Scientific Director, Medical Affairs - Hematology, Blastic Plasmacytoid Dendritic Cell Neoplasm (BPDCN)

Role Summary

Scientific Director, Medical Affairs for Hematology BPDCN provides specialist medical and scientific strategic and operational input into AbbVie's Medical Affairs activities to support asset launches and ongoing execution.
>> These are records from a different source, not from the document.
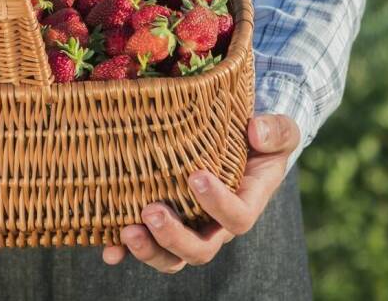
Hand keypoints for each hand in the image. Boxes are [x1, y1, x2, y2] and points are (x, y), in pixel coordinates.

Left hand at [102, 114, 299, 271]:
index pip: (236, 218)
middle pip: (199, 250)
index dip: (218, 205)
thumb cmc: (258, 139)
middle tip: (151, 211)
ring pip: (171, 257)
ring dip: (148, 249)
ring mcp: (187, 228)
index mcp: (245, 204)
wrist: (236, 143)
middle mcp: (214, 225)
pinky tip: (108, 250)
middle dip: (174, 236)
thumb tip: (256, 131)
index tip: (196, 176)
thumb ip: (276, 131)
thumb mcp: (279, 131)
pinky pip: (144, 244)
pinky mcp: (160, 224)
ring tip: (127, 231)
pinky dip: (123, 251)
The role leads external stakeholder interactions, guides evidence generation, and drives scientific communication and education initiatives related to BPDCN. It collaborates with Commercial and Market Access teams to align medical strategy with product plans and launches, and develops integrated evidence plans and scientific communication platforms for both early and late-stage development. This position can be based at Mettawa, IL; Florham Park, NJ; or San Francisco, CA, with a hybrid schedule of Tuesdays–Thursdays in the office.

Responsibilities

• In collaboration with Global Medical teams, Clinical Development, Commercial, Market Access, Regulatory, HEOR and other functional areas, provides leadership and support for assigned indications/projects.
• Works closely with Brand Teams and relevant cross-functional, area/affiliate medical teams, to provide strategic input into core asset strategy, and is responsible for executing medical launch activities for BPDCN.
• Conducts promotional review and assists in the development of scientifically accurate marketing materials, medical education programs, advisories, and symposia.
• Serves as Medical expert for internal and external stakeholders regarding asset clinical profile, value, and appropriate use in BPDCN, and provides Medical review for cross-functional deliverables, ensuring compliance and scientific accuracy.
• Develops innovative research concepts, generates evidence, and drives execution of scientific communication plans, including high-quality publications, presentations, and educational programs.
• Engages and cultivates relationships with key opinion leaders, scientific advisors, and advocacy groups within the BPDCN community.
• Monitors the evolving BPDCN landscape to inform business decisions and anticipate future needs.
• Leads the development and execution of advisory boards.
• May lead delivery of medical functional plan, brand plan, and/or integrated evidence plan.

Qualifications

• Significant experience (minimum 7-10 years) in the pharmaceutical industry or equivalent, with demonstrated clinical trial or medical affairs experience.
• Minimum 4 years of clinical trials experience in the pharmaceutical industry or academia or equivalent. Knowledge of clinical trial methodology, data analysis and interpretation, regulatory requirements governing clinical trials and experience in development strategy and the design of protocols.
• Deep understanding of hematologic malignancies; experience in rare diseases, BPDCN, or related fields a strong plus.
• Proven strategic leadership, influencing, and collaboration skills in cross-functional environments. Ability to interact externally and internally to support global business strategy.
• Expertise in evidence generation, scientific communication, and health economics/outcomes research.
• Must possess excellent presentation, organizational, and written/oral communication skills.

Education

• Advanced degree (PhD, PharmD, or equivalent) required; Additional post doctorate experience highly preferred.